- TEXT UNDER STUDY:
SECURITIES AND EXCHANGE COMMISSION

Washington, D.C. 20549

 

FORM 8-K

 

CURRENT REPORT

Pursuant to Section 13 or 15(d) of

the Securities Exchange Act of 1934

 

Date of Report (Date of earliest event reported): April 17, 2015

 

ECHO GLOBAL LOGISTICS, INC.

(Exact name of registrant as specified in its charter)

 

Delaware

 

001-34470

 

20-5001120

(State or other jurisdiction
of incorporation)

 

(Commission
File Number)

 

(I.R.S. Employer
Identification No.)

 

600 West Chicago Avenue
Suite 725
Chicago, Illinois

 

60654

(Address of principal executive offices)

 

(Zip Code)

 

(800) 354-7993

(Registrant’s telephone number, including area code)

 

N/A

(Former name or former address, if changed since last report)

 

Check the appropriate box below if the Form 8-K filing is intended to simultaneously satisfy the filing obligation of the registrant under any of the following provisions:

 

o            Written communications pursuant to Rule 425 under the Securities Act (17 CFR 230.425)

 

o            Soliciting material pursuant to Rule 14a-12 under the Exchange Act (17 CFR 240.14a-12)

 

o            Pre-commencement communications pursuant to Rule 14d-2(b) under the Exchange Act (17 CFR 240.14d-2(b))

 

o            Pre-commencement communications pursuant to Rule 13e-4(c) under the Exchange Act (17 CFR 240.13e-4(c))

 

 

 



 

Item 1.01                                           Entry Into a Material Definitive Agreement.

 

On April 20, 2015, Echo Global Logistics, Inc. (“Echo” or the “Company”) entered into that certain Unit Purchase Agreement by and among Echo, Command Transportation, LLC (“Command”), the members of Command (collectively, the “Sellers”), Paul Loeb, as sellers’ representative (the “Sellers’ Representative”), and Paul Loeb, in his individual capacity (the “Purchase Agreement”).  Upon the terms and subject to the conditions set forth in the Purchase Agreement, Echo will acquire all of the outstanding membership units of Command from the Sellers (the “Command Acquisition”), resulting in Command becoming a wholly-owned subsidiary of Echo.

- RECORDED INFORMATION:

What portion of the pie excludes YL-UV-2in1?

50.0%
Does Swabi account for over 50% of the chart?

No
==
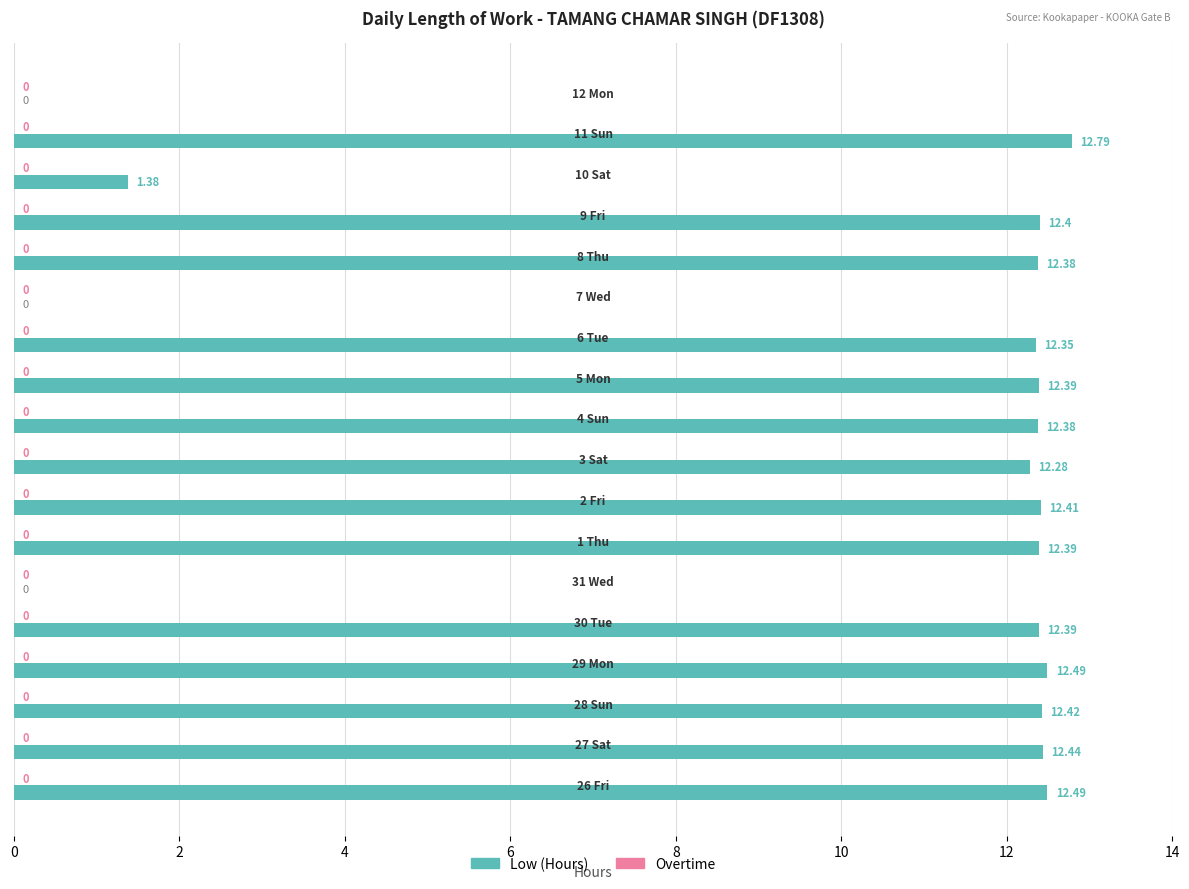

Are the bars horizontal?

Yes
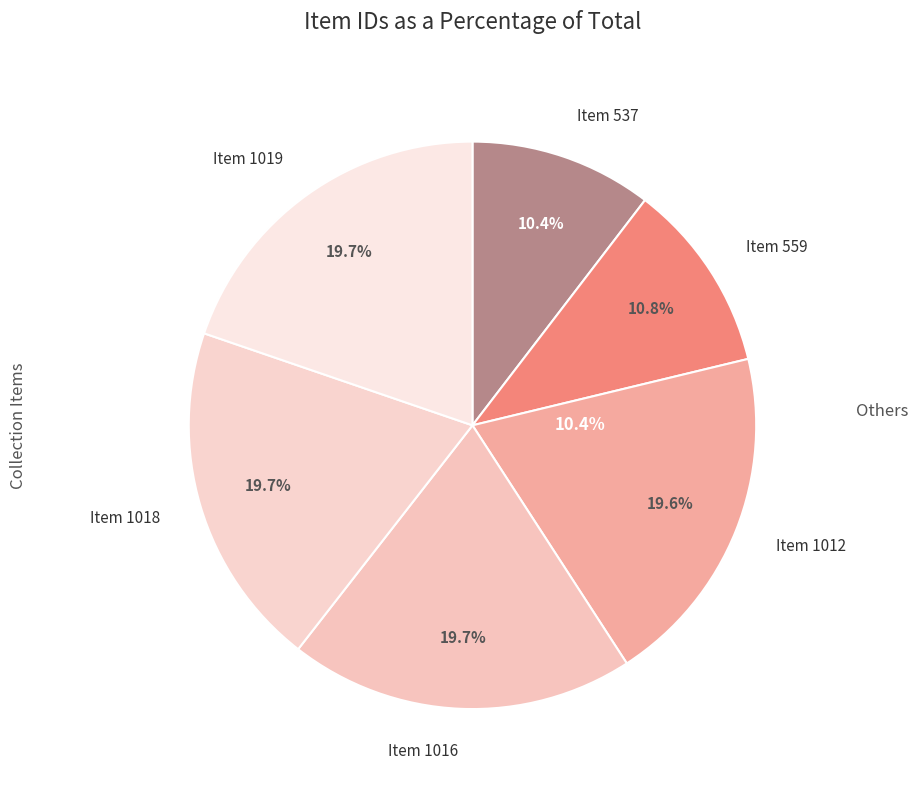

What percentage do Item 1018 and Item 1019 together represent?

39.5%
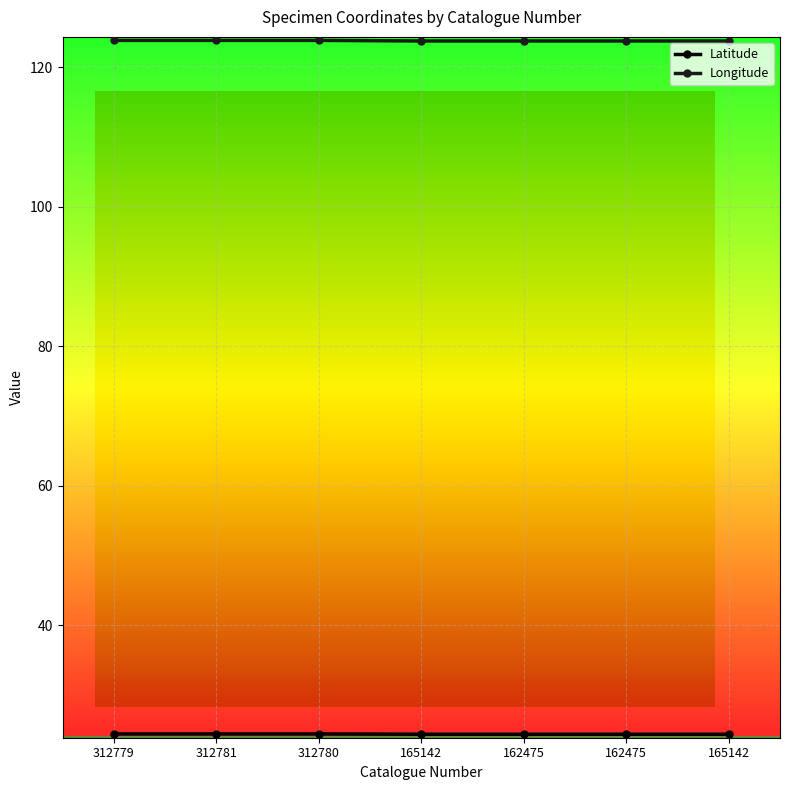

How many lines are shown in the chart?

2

- EXERCISE PROMPT:
Reproduce the passage of the Echo Global Logistics Form 8-K between "Pursuant to Section 13" and "in its charter)", inclusive, word for word.

- EXERCISE OUTPUT:
Pursuant to Section 13 or 15(d) of

the Securities Exchange Act of 1934

 

Date of Report (Date of earliest event reported): April 17, 2015

 

ECHO GLOBAL LOGISTICS, INC.

(Exact name of registrant as specified in its charter)